BRIEF
Go through the entries below and collect each line with the string "current" in it.

Start of DATASET ENTRIES

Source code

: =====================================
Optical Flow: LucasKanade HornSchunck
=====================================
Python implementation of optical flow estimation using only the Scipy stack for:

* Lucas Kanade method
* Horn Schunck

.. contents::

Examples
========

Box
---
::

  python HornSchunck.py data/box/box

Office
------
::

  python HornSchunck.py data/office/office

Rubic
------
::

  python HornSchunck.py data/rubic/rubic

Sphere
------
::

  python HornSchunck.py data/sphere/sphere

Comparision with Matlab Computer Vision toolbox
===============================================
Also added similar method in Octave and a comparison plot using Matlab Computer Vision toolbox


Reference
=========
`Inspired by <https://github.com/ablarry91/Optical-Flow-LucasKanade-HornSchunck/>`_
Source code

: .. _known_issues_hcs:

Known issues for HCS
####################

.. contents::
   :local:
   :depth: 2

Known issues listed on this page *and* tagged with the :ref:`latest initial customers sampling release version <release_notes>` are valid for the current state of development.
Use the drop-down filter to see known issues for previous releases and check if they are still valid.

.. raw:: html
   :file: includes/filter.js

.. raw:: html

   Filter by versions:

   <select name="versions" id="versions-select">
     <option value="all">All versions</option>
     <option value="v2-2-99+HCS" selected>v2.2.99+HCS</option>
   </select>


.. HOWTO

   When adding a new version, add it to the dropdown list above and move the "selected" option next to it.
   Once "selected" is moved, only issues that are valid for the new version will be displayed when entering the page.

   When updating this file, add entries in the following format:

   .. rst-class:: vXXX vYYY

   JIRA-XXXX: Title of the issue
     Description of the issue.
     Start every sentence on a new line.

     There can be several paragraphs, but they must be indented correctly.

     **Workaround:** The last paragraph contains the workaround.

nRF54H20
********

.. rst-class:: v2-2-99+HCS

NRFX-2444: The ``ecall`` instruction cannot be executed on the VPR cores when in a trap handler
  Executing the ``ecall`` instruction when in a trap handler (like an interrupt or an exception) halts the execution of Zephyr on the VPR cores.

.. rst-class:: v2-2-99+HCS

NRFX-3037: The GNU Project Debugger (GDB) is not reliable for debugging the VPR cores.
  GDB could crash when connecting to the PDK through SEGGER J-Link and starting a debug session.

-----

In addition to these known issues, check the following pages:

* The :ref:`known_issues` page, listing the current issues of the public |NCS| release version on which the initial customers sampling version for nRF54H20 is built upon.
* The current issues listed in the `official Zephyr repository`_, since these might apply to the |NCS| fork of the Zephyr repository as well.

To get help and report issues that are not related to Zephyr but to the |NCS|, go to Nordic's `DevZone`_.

End of DATASET ENTRIES

RESULT FOR THIS EXERCISE
Known issues listed on this page *and* tagged with the :ref:`latest initial customers sampling release version <release_notes>` are valid for the current state of development.
* The :ref:`known_issues` page, listing the current issues of the public |NCS| release version on which the initial customers sampling version for nRF54H20 is built upon.
* The current issues listed in the `official Zephyr repository`_, since these might apply to the |NCS| fork of the Zephyr repository as well.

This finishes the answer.